Many resort to drinking; either in celebration or as consolation. Many are expansive and generous in victory but sullen and mean in defeat. Many develop malaria-like symptoms and literally have to be treated with drugs. The higher the stakes, the deeper the joy of victory and pain of defeat. I suffered a lot in my younger days. I was shaking like a leaf in a storm the day Arsenal played its only Champion’s League Final against Barcelona. I have since tried to wean myself of the intense passion of my favourite sports and just enjoy the contests.

But I soon realized that emotional investments are what make some games special. Much as I try, it would be difficult to watch Nigeria play at the World Cup or even AFCON and remain detached. So these days, members of my family look at what is on the screen before they engage in any conversation. If it is Arsenal playing, then they know well enough to defer any discussion except what requires a simple yes or no. Same if it is Nadal. Arsenal, for those who don’t follow the English Premier League, led the league for about ten months and capitulated in the last couple of weeks to the defending champions.
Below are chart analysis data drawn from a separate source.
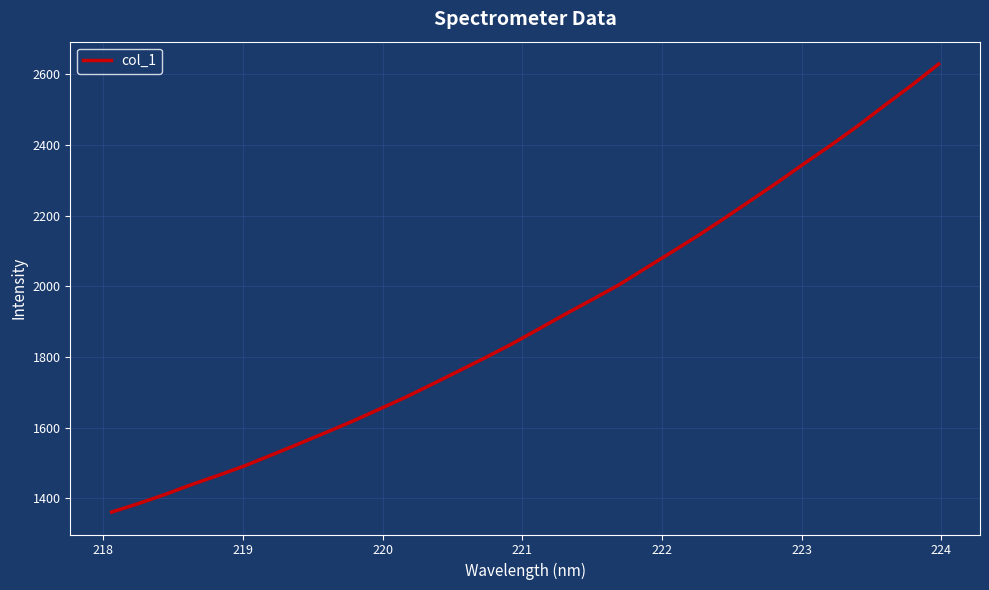

What is the greatest value displayed?

2628.7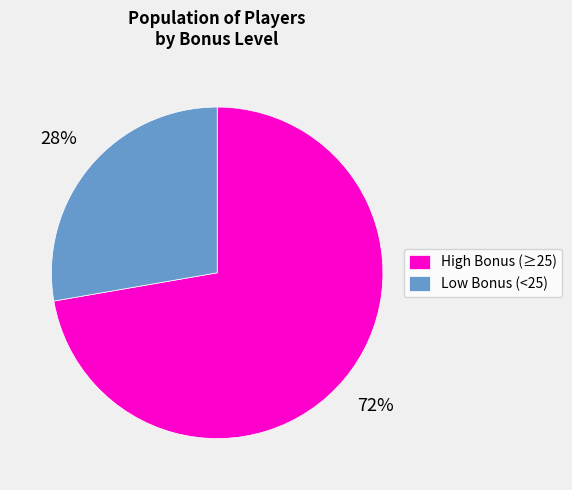

True or false: High Bonus (≥25) accounts for 72% of the total.

True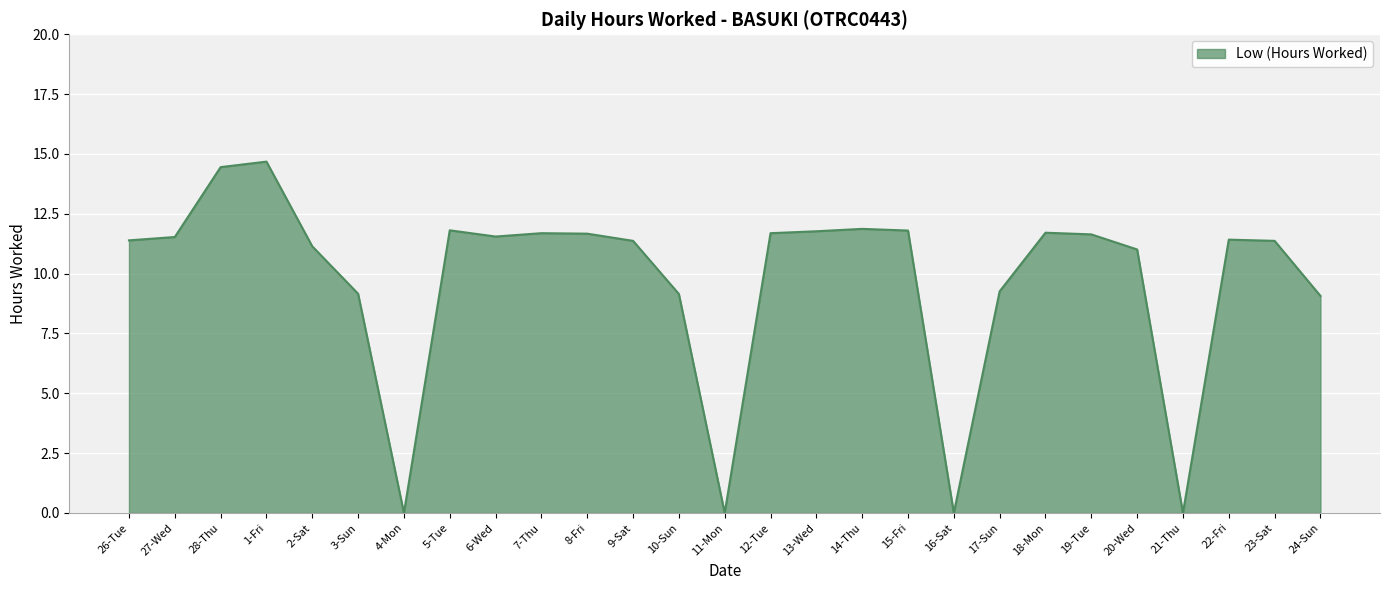

What is the difference between the maximum and minimum values?

14.7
You can imagine how I felt about Manchester City which at the time was in pole position to win an historic treble. – the Premier League, the Champion’s League and the FA cup. Few football fans outside City fans wanted that to happen. So I found myself supporting Manchester United against its Manchester rival in the FA Cup Final. This also brought me to the side of my nephew who is a staunch ‘ManU’ fan. Our efforts availed little except strengthening the family bond as City triumphed. My nephew swore he was going to be ‘an Italian’ for the next week so he could pray and will Inter Millan into victory in the Champion’s League Final about a week later.

The gods of soccer didn’t hear his prayers as City won again and with the win, an historic treble becoming second of only two Premier League teams to achieve the feat. City fans were euphoric as they should be while the rest of us were left to lick our wounds. To complete my woes, Djokovic won his 23rd Grand Slam title at Rolland Garros a few days later. Not only did he eclipse Nadal’s 22, he had to do it on my idol’s favourite turf. How cruel is that? I still feel so bad that I really don’t know how I am going to enjoy Wimbledon with Nadal not playing and with the possibility of Djokovic winning a 24th title.
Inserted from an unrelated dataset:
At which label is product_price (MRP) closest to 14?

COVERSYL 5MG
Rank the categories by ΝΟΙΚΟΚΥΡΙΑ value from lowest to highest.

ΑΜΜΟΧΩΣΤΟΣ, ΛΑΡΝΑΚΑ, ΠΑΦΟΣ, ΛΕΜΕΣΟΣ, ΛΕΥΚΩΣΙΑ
I realise though that Nadal’s era has gone and if I am going to continue enjoying tennis, then I have to look for another talent to pass the baton to and invest my emotions on. For without the quickening heartbeat as my idol steps into court, without the wince as he makes a double fault, without the anguish of defeat and elation of victory, tennis for me would be bland. I need to ride on the crest of victory with my idol and sink to the low of defeat with him as well.
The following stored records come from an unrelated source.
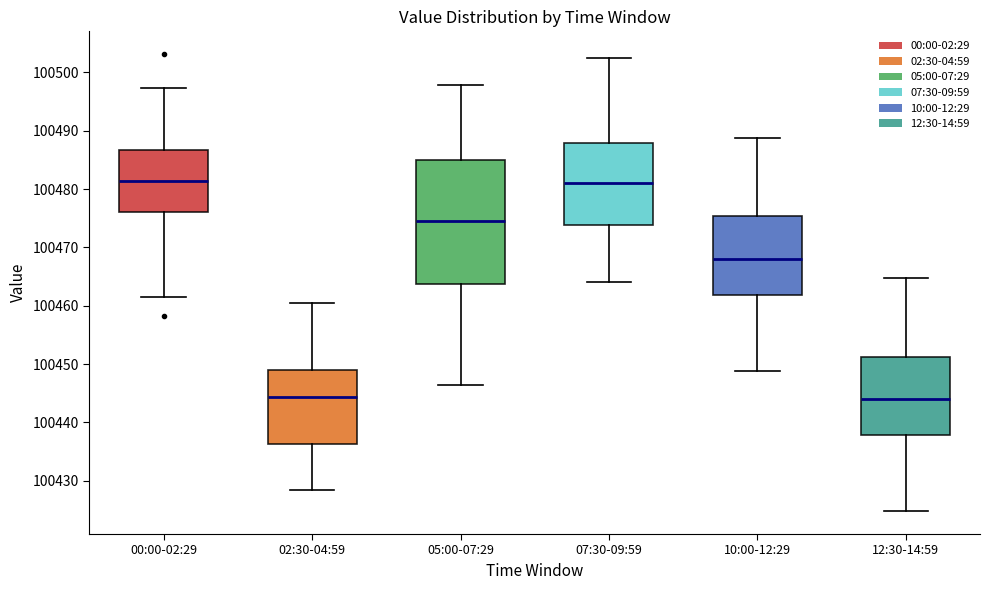

Where is the upper edge of the box for 05:00-07:29 on the y-axis? The values are not printed on the chart, so give them approximately, as read against the axis.

100485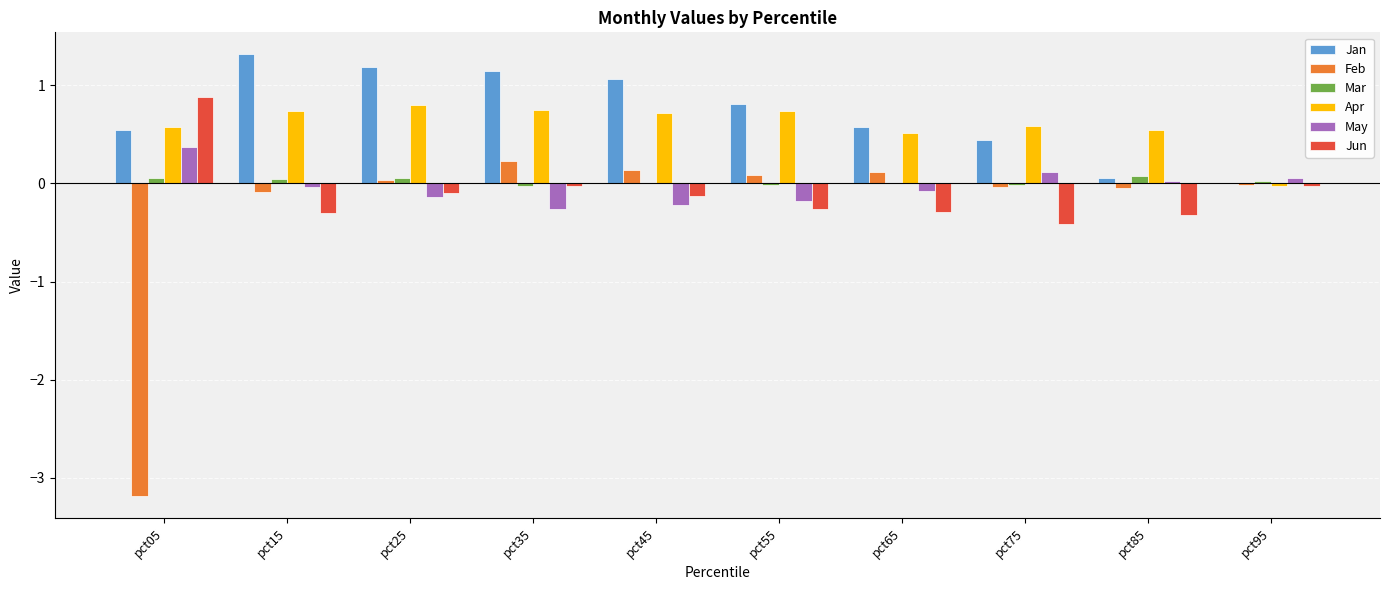

What are all the series names shown in the legend?

Jan, Feb, Mar, Apr, May, Jun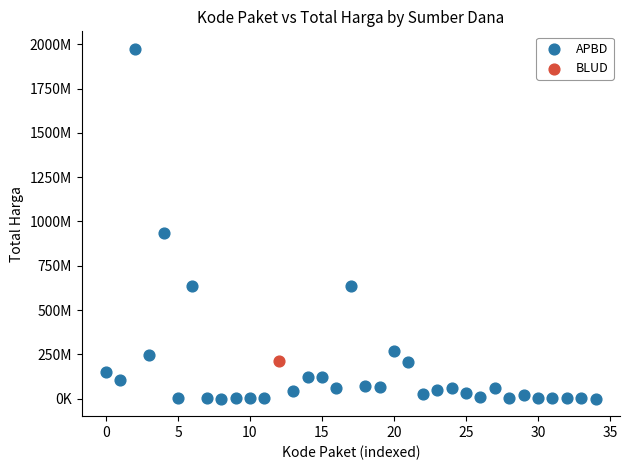

What are all the series names shown in the legend?

APBD, BLUD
The third in my trio of intense passions is politics. Many leaders are loved passionately while others are hated with equal passion. Many would kill for their chosen candidates. Many supporters of Trump would die for him today if need be despite his many imperfections. And like love and sports, many would remain in denial long after elections have been won and lost. We recently had a presidential election that was keenly contested.

Those whose man was declared winner would naturally be euphoric while those of the declared losers would naturally be crestfallen. The greater the emotional investment in their candidate, the deeper the heartbreak at his loss. At this point, no straw is too fragile to grasp; no position too tenuous to hold in support of that candidate. But as in love and sports, there is always a time to accept reality and move on. In love, we heal and plan for the next relationship. In sports we heal and plan for the next season. Why not in politics as we heal to plan for the next election?

This is to my old friend and classmate who has refused to accept the outcome of this election. He sees no good in any of the policy decisions of this administration and whines about almost everything. I understand the sequence of heartbreak, emptiness and denial, but his negative attitude won’t change anything. Except to lead him into delusion and depression which will hurt him further.There are many like him.